Senate Bill 98 (SB 98) established the Learning Continuity and Attendance Plan (Learning Continuity Plan), which is intended to balance the needs of all stakeholders, including educators, parents, students and community members, while streamlining meaningful stakeholder engagement and condensing several preexisting plans. The Learning Continuity Plan replaces the LCAP for the 2020–21 school year and supersedes the requirements in Executive Order N-56-20. This plan is intended to memorialize the planning process that is already underway for the 2021–22 school year. All LEAs, which includes school districts, county offices of education, and charter schools are required to complete the Learning Continuity Plan.
Since November 1988, state law has required that schools receiving state funding to prepare and distribute a School Accountability Report Card (SARC). The purpose of the report card is to provide parents and the community with important information about each school. A SARC can be an effective way for a school to report on its progress in achieving goals.
The Expanded Learning Opportunities (ELO) Grant provides local educational agencies (LEAs) the opportunity to provide supplemental instruction and support to students, including those identified as needing academic, social-emotional, and other supports, including the provision of meals and snacks and accelerate the safe return to in-person instruction. The California Department of Education (CDE) estimated local education agency (LEA) allocations from the $6.6 billion made available as part of the Assembly Bill (AB) 86 COVID-19 relief package. Funds allocated must be spent by August 31, 2022.
Leaders in Educational Administration Program (LEAP) prepares certificated staff for positions as educational administrators. Approved by the California Commission on Teacher Credentialing (CTC) and based on the California Administrative Performance Expectations and the California Professional Standards for Educational Leaders.
A UCP (Uniform Complaint Procedures) complaint is a written and signed statement by a complainant alleging a violation of federal or state laws or regulations, which may include an allegation of unlawful discrimination, harassment, intimidation, bullying or charging pupil fees for participation in an educational activity or non-compliance with the requirements of our LCAP.
A Williams Complaint is another type of UCP (Uniform Complaint Procedures) addressing insufficient instructional materials, emergency or urgent facilities conditions that pose a threat to the health and safety of pupils, and teacher vacancy or misassignment. Williams Complaints may be filed anonymously.

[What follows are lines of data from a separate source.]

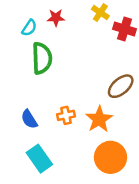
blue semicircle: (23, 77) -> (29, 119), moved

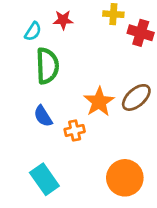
yellow cross: (100, 13) -> (113, 14), turned -30
blue semicircle: (29, 119) -> (43, 116), moved
orange star: (99, 119) -> (99, 102), moved

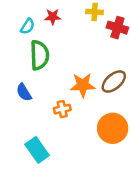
orange star: (99, 102) -> (83, 85), turned 30
blue semicircle: (43, 116) -> (24, 92), moved
orange circle: (125, 178) -> (113, 128), moved

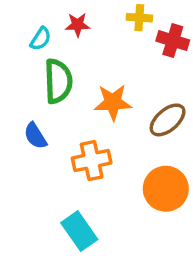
orange star: (83, 85) -> (113, 102), moved
orange cross: (62, 109) -> (92, 161), size x1.5
cyan rectangle: (37, 150) -> (79, 231), moved

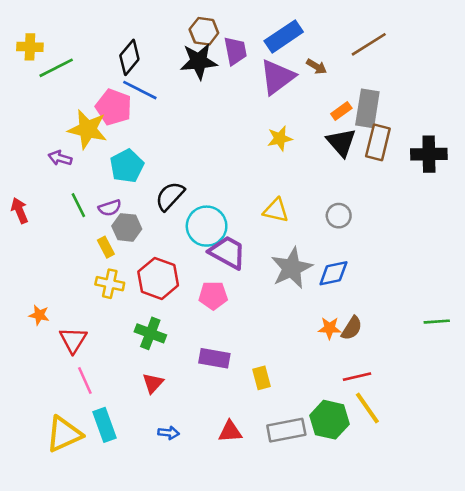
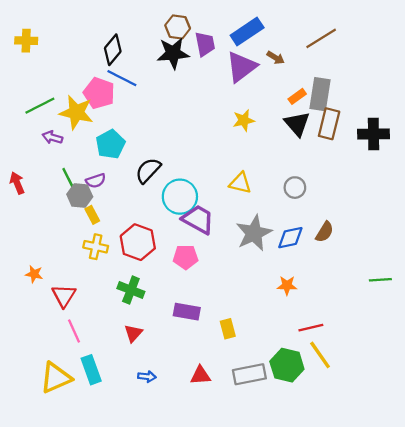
green line: (56, 68) -> (40, 106), moved
gray hexagon: (127, 227) -> (80, 195), moved
brown semicircle: (352, 328) -> (325, 232), moved

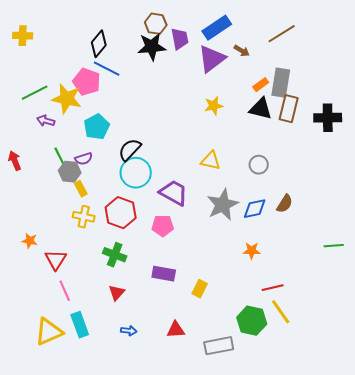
black triangle: (297, 124) -> (261, 109), turned -35
cyan circle: (180, 197) -> (136, 173), moved
yellow rectangle: (228, 329) -> (200, 289), turned 42
gray rectangle: (249, 374) -> (219, 346), moved

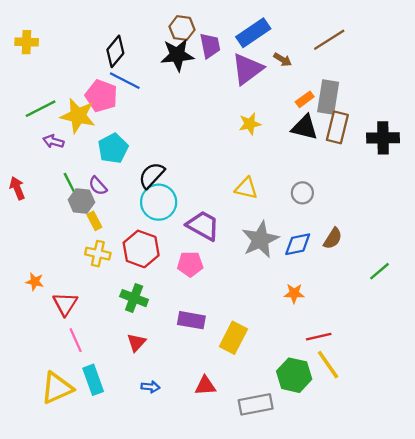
purple semicircle: (84, 159) -> (98, 186), turned 66
green line: (334, 246) -> (379, 271), moved, turned -36
yellow rectangle: (200, 289) -> (233, 338), size x1.5

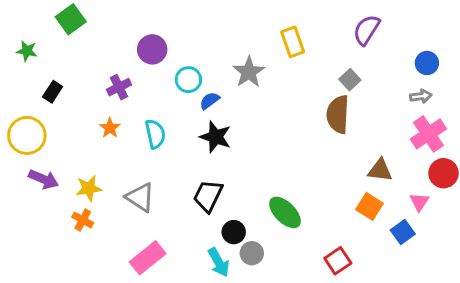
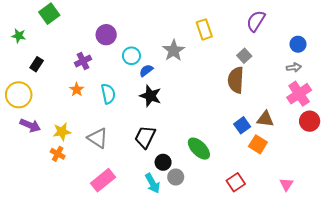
pink triangle: (419, 202) -> (286, 184), moved
blue square: (403, 232) -> (242, 125), moved

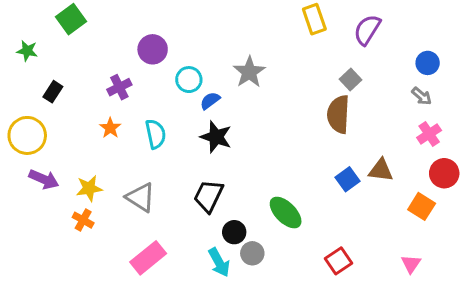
yellow rectangle: (204, 29) -> (314, 19), moved
gray arrow: (294, 67) -> (422, 96), turned 48
pink cross: (299, 94) -> (429, 134), size x0.7
orange square: (258, 144) -> (422, 206), moved

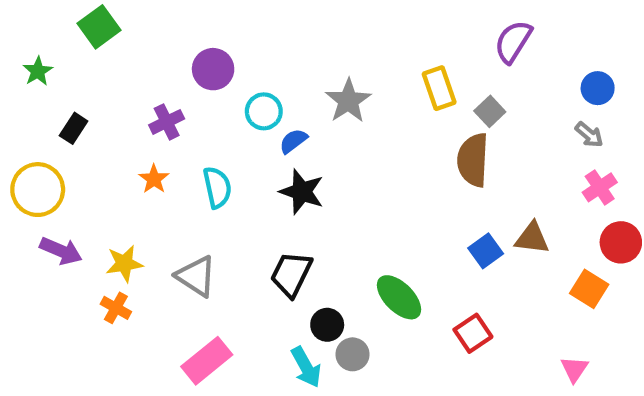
yellow rectangle: (314, 19) -> (439, 88), moved
green star: (27, 51) -> (38, 71), turned 30
red square: (338, 261) -> (473, 333), moved

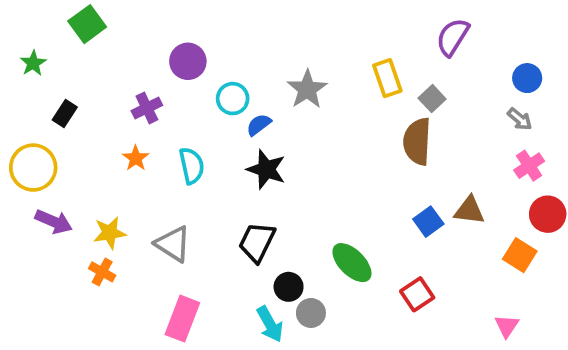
pink rectangle: (207, 361) -> (182, 319), turned -30

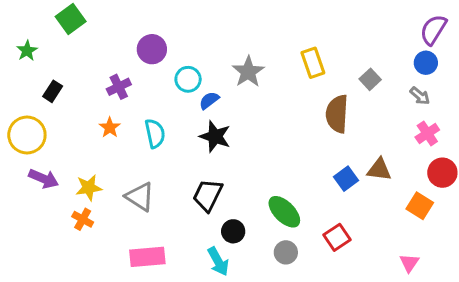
purple semicircle: (453, 37) -> (433, 30), moved
gray square: (432, 99) -> (370, 79), moved
gray circle: (311, 313) -> (286, 252), moved
pink rectangle: (182, 319) -> (147, 257), turned 64

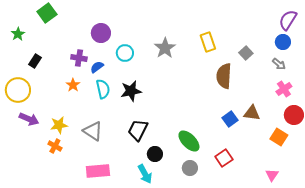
purple cross: (119, 87) -> (79, 58), turned 35
blue semicircle: (209, 100) -> (97, 67), moved
black star: (215, 136) -> (131, 91), moved, turned -30

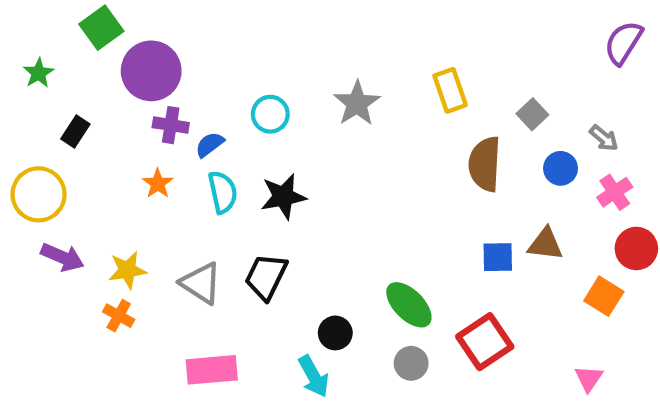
purple circle: (101, 33) -> (151, 71), moved, size x1.4
blue circle: (283, 42) -> (561, 168), moved
blue square: (230, 119) -> (498, 257), turned 35
black trapezoid: (138, 130) -> (266, 277), moved
red square: (224, 158) -> (485, 342), size x1.4

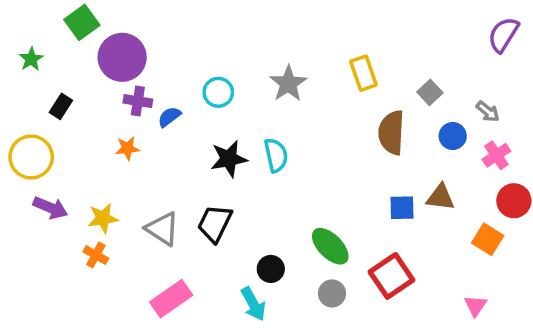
orange star: (158, 184) -> (127, 148), turned 30
cyan semicircle: (223, 192) -> (276, 155), moved
pink rectangle: (212, 370) -> (171, 299), turned -30

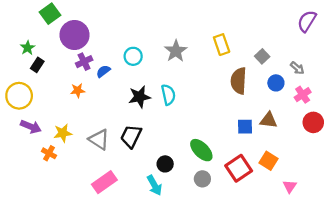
green star: (31, 59) -> (28, 48), moved
purple cross: (138, 101) -> (84, 62), turned -35
orange square: (488, 239) -> (268, 161), moved
orange cross: (96, 255) -> (49, 153), moved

Esser III Expenditure Plans
School districts, county offices of education, or charter schools, collectively known as LEAs, that receive Elementary and Secondary School Emergency Relief (ESSER) funds under the American Rescue Plan Act, referred to as ESSER III funds, are required to develop a plan for how they will use their ESSER III funds. In the plan, an LEA must explain how it intends to use its ESSER III funds to address students’ academic, social, emotional, and mental health needs, as well as any opportunity gaps that existed before, and were worsened by, the COVID-19 pandemic. An LEA may also use its ESSER III funds in other ways, as detailed in the Fiscal Requirements section of the Instructions. In developing the plan, the LEA has flexibility to include community input and/or actions included in other planning documents, such as the Local Control and Accountability Plan (LCAP), provided that the input and actions are relevant to the LEA’s Plan to support students.